The Transparency Hot Potato

Surprise at the FDA's decision has spurred some observers to question whether the agency is privy to information not seen in the ARISTOTLE trial, published in 2011 in the New England Journal of Medicine. ARISTOTLE was widely seen as the "most positive" data among the major randomized trials comparing new oral anticoagulants with warfarin. But the FDA's cardiovascular and renal drugs advisory committee never convened before the drug's Prescription Drug User Fee Act (PDUFA) date came and went, so there are no briefing documents summing up the FDA's review of the data in the public domain.

Dr Eric Topol (Scripps Clinic, La Jolla, CA) theheart.org editor in chief, raised the issue on his blog, decrying the "lack of transparency" and the apparent "cloaked and secretive way in which the FDA communicates with the manufacturer about a trial that is already in the public domain, in one of the world's most prestigious medical journals."

Those comments, in turn, prompted another public declaration of blamelessness, this time from the FDA's Dr Stephen M Grant (Division Cardiovascular and Renal Products).

In a post responding to the Topolog, Grant notes that while a 2010 task force initiated by the FDA recommended that contents of CRLs be disclosed at the time they are issued, this is currently not the case.

"FDA is generally prohibited by statutes and regulations from disclosing the existence, status, or contents of an investigational application submitted to the agency, until the product has been approved," Grant writes. "So not only can FDA not disclose any information related to an [new drug application] NDA for apixaban, but FDA could not even acknowledge that a complete response letter had been issued if the manufacturer had not publicly done so. However, nothing prevents the manufacturer from disclosing the contents of a complete response letter if they choose to do so."

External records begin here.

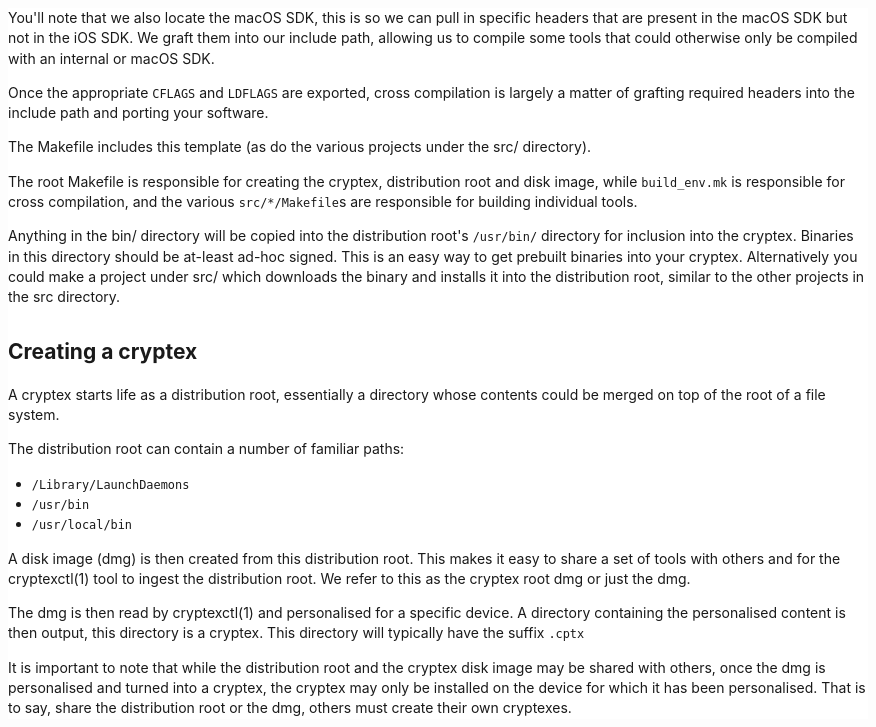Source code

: You'll note that we also locate the macOS SDK, this is so
we can pull in specific headers that are present in the
macOS SDK but not in the iOS SDK. We graft them into
our include path, allowing us to compile some tools
that could otherwise only be compiled with an internal
or macOS SDK.

Once the appropriate `CFLAGS` and `LDFLAGS` are exported,
cross compilation is largely a matter of grafting required
headers into the include path and porting your software.

The Makefile includes this template
(as do the various projects under the src/
directory).

The root Makefile is responsible for creating the cryptex,
distribution root and disk image, while `build_env.mk` is
responsible for cross compilation, and the various
`src/*/Makefile`s are responsible for building individual tools.

Anything in the bin/ directory will be copied into
the distribution root's `/usr/bin/` directory for inclusion
into the cryptex. Binaries in this directory should be
at-least ad-hoc signed. This is an easy way to get prebuilt
binaries into your cryptex. Alternatively you could make
a project under src/ which downloads the binary
and installs it into the distribution root, similar to the
other projects in the src directory.

## Creating a cryptex

A cryptex starts life as a distribution root, essentially
a directory whose contents could be merged on top of the root
of a file system.

The distribution root can contain a number of familiar paths:

- `/Library/LaunchDaemons`
- `/usr/bin`
- `/usr/local/bin`

A disk image (dmg) is then created from this distribution root.
This makes it easy to share a set of tools with others and for
the cryptexctl(1) tool to ingest the distribution root. We refer
to this as the cryptex root dmg or just the dmg.

The dmg is then read by cryptexctl(1) and personalised for a specific
device. A directory containing the personalised content is then output,
this directory is a cryptex. This directory will typically have the
suffix `.cptx`

It is important to note that while the distribution root and the cryptex
disk image may be shared with others, once the dmg is personalised and
turned into a cryptex, the cryptex may only be installed on the device
for which it has been personalised. That is to say, share the distribution
root or the dmg, others must create their own cryptexes.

For now, however, the companies are keeping silent. "The information included in the Bristol-Myers Squibb/Pfizer press release is all that the companies are disclosing at this point," Bristol-Myers Squibb spokesperson Chrissy Trank told heartwire yesterday. "It is our belief that the information requested does not impact the outcome measures of the trial. It's important to note that the FDA has not requested that the companies complete any new studies."